[ABOUT THIS EXERCISE]
Find and copy each line of the records where the string "should" shows up.
Start of RECORDS FOR THE TASK
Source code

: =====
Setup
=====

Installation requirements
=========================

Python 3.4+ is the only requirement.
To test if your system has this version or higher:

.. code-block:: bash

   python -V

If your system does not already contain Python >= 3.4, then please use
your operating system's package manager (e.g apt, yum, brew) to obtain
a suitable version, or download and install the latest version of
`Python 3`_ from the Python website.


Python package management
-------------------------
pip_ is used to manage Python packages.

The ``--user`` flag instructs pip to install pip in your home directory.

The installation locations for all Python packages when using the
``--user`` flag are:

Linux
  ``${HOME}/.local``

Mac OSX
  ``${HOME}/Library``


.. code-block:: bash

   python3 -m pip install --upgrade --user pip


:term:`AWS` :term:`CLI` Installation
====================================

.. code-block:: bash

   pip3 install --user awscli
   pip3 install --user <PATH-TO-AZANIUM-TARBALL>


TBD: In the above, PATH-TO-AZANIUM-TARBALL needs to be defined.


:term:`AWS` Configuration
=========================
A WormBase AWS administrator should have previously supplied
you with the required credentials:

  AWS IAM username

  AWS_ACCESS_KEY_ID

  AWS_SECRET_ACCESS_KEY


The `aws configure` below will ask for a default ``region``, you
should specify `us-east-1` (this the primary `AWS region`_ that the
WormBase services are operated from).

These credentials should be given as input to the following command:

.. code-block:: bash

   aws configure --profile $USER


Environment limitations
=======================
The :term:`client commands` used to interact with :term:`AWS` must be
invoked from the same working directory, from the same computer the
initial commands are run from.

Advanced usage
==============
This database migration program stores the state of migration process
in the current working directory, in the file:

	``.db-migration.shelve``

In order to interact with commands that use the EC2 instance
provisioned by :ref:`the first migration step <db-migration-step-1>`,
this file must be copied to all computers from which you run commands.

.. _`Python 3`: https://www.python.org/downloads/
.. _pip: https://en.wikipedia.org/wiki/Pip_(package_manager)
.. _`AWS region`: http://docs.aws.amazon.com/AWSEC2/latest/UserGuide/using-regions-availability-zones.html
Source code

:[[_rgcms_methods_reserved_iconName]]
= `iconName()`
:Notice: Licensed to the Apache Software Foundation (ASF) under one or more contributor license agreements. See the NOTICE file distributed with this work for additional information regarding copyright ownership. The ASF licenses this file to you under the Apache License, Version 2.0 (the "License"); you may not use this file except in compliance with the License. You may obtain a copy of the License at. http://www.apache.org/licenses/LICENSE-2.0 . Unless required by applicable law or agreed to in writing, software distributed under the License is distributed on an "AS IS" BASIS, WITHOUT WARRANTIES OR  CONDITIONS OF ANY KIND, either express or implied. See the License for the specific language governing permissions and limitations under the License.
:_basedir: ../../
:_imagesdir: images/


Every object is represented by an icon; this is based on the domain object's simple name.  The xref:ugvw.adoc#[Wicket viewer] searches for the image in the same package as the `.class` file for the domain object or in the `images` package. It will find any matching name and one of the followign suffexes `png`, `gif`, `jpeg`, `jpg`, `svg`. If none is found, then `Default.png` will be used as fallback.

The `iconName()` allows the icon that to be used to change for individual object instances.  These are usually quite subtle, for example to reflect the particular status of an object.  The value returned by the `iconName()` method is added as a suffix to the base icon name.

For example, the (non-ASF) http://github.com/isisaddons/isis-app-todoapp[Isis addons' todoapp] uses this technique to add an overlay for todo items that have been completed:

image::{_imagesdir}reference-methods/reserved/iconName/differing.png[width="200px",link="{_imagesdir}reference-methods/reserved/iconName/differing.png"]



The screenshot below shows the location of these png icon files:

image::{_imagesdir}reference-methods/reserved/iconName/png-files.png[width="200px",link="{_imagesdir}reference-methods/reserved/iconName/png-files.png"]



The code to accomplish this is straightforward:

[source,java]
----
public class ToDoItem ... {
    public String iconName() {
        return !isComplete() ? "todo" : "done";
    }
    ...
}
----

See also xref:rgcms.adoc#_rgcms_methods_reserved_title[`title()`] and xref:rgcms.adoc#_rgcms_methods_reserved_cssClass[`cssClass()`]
End of RECORDS FOR THE TASK
[YOUR RESPONSE]
A WormBase AWS administrator should have previously supplied
should specify `us-east-1` (this the primary `AWS region`_ that the
These credentials should be given as input to the following command:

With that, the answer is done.